Photo illustration by Margo Wininger

There are four times in my life that I cried from witnessing beauty. Three of those times were the birth of my children. The other was the first time I stood on a mountaintop. Growing up in Indiana, I had never known the magnitude that comes with standing on a peak covered by a forest. It was during a trip to Arizona last year that I finally understood the true beauty that is nature, and I fell in love. In that moment, I decided to devote my life to exploring the expanses of deserts, forests, mountains, and more that make up this place I call home. I knew I couldn’t leave this planet until I slept in the Grand Canyon and realized that everything I did would need to lead to making that a reality. Upon my return, I decided I was going to start my training by visiting all 24 state parks in Indiana.

I have grown intimate with many of Indianapolis’s parks over the course of the past few years. My role as a frontline activist for racial justice had forged that relationship as a means to get away, if even for just an hour or two. There are tucked-away corners on the river at Holliday Park where I left many woes through the years. Nature is where I go to remember that I am but a small piece of a bigger picture. It’s where I go to connect with the past, thinking of how many souls from generations prior have stepped foot on the same spans of Earth.
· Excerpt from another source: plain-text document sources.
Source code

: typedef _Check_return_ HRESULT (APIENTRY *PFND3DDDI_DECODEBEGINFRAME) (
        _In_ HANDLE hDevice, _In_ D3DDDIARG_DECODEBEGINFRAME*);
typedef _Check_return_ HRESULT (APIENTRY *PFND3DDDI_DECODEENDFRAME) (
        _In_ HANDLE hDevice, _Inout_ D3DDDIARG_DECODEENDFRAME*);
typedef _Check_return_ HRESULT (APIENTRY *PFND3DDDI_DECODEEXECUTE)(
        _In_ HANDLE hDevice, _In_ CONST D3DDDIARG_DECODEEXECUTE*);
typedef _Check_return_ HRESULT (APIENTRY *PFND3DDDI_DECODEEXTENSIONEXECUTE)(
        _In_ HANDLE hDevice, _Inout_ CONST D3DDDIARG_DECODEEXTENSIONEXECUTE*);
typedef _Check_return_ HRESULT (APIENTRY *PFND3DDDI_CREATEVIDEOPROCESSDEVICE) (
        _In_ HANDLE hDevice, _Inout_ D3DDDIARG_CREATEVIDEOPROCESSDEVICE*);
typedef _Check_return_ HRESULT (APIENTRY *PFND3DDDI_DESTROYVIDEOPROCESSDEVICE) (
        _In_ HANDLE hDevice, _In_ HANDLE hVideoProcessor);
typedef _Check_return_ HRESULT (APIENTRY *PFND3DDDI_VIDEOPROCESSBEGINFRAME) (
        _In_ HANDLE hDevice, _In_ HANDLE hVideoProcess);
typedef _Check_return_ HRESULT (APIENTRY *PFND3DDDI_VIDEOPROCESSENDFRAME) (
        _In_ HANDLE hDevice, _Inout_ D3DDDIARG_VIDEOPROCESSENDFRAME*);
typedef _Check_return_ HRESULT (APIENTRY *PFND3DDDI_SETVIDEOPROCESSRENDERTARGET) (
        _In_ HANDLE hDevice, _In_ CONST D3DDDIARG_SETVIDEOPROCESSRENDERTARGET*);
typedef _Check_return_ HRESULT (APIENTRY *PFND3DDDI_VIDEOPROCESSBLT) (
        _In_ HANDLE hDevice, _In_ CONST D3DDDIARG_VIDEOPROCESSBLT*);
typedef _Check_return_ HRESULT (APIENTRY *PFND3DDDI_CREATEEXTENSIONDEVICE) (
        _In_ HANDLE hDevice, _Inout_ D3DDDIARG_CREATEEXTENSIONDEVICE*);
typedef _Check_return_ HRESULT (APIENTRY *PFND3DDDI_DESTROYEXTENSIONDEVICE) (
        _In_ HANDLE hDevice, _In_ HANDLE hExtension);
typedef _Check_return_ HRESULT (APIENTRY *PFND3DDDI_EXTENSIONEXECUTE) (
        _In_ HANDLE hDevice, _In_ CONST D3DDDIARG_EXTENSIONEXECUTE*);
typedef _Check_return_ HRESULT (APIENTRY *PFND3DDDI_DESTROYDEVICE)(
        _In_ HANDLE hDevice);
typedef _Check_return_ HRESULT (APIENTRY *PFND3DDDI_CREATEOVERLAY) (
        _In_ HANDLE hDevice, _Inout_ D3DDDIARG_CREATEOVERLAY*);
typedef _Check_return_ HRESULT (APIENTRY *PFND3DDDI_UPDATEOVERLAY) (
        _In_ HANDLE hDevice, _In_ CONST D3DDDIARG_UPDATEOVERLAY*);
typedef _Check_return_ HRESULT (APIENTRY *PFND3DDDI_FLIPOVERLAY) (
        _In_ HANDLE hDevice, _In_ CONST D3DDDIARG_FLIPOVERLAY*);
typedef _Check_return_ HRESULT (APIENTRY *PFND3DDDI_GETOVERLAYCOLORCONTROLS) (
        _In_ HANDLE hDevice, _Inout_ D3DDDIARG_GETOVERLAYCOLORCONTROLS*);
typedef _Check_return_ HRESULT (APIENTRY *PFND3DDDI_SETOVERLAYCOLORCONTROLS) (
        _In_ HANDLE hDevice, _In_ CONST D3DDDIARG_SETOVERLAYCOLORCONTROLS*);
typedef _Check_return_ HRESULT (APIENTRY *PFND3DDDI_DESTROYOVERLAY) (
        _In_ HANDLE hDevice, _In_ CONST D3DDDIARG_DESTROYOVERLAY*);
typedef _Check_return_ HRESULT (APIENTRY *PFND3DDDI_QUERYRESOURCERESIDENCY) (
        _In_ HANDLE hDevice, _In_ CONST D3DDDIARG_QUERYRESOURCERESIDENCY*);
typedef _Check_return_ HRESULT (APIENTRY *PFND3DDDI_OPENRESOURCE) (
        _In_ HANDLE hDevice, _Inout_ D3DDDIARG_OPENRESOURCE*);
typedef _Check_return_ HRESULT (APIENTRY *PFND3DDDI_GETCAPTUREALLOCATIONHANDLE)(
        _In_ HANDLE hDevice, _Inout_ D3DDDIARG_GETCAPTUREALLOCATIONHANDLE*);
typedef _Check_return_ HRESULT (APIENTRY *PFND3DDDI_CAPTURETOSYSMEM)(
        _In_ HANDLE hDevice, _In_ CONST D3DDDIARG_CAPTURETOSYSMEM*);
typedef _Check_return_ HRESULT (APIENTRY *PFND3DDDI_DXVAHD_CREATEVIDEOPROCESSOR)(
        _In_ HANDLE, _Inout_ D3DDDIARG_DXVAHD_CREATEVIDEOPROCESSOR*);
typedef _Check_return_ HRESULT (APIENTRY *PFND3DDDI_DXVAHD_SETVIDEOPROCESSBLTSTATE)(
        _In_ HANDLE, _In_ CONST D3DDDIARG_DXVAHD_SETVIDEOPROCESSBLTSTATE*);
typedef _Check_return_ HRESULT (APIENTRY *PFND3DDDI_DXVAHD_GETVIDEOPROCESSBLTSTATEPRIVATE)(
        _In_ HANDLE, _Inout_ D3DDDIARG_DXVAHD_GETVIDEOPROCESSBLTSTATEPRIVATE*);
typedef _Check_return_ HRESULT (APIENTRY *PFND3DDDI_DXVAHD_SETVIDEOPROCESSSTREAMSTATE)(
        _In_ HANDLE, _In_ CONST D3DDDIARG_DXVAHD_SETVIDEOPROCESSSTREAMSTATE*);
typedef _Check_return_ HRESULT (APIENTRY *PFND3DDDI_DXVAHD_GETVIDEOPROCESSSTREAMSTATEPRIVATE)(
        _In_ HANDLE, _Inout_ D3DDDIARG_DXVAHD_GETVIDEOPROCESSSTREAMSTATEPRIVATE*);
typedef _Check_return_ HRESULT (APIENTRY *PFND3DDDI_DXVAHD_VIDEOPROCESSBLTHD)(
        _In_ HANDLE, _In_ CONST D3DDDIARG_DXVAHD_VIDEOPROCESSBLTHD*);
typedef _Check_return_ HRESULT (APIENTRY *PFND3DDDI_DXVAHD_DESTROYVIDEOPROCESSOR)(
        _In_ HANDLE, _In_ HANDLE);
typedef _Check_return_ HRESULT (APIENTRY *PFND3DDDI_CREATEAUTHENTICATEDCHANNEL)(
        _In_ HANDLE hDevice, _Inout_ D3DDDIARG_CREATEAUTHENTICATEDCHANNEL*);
It’s where I go to just be a human and don’t have to face the pressures society puts on me, as a femme and Black-presenting person. It is my escape from the isms that I stand up to fight against.

I have visited a few of the parks outside of the city throughout the years and quickly learned that there would be extra precautions I’d need to take to be safe, precautions that have proven to be vital in any trips I have planned to state or national parks. The simple fact is that the vast majority of the state’s parks are surrounded by communities with known histories of being sundown towns with links to the Ku Klux Klan and white supremacist factions. In order to have access to the very parks that can bring about healing, one must traverse through spaces that in fact can lead to violent attacks. It is what happened on Fourth of July weekend in Monroe County, where three white men attempted to lynch a Black man after attacking him. The horrible incident wasn’t just heartbreaking for me; it confirmed the existential threat Black people face in rural areas in both this state and country.

I now see how naive I was to believe that the boundaries of state and national parks would protect me and my family from those who feel we don’t belong there. This notion that areas that are indigenously places of color have been colonized to a point that white supremacists believe they are theirs to “protect.” The incident in Monroe County just adds to a long line of stories where a person’s skin and tone of voice has served as probable cause for attack. The Indiana Department of Natural Resources proved to be yet another faction of policing that values property and the justification of white fear over bringing justice to a Black man just trying to find peace at a lake.

I’ve cried countless times for lives lost and people traumatized by the same isms that pull me to state and national parks for healing. I’ve always known that I am not a part of the group that is meant to be protected and served. My hope is that someday being a white supremacist will be enough reason to be arrested. I dream of a time when my family and I can be protected from the same factions that criminalize our skin. Until then, I’ll continue to visit parks—even the knowledge that I am not safe there. I will persist because it is my right to witness the beauty of nature and to sleep among the stars.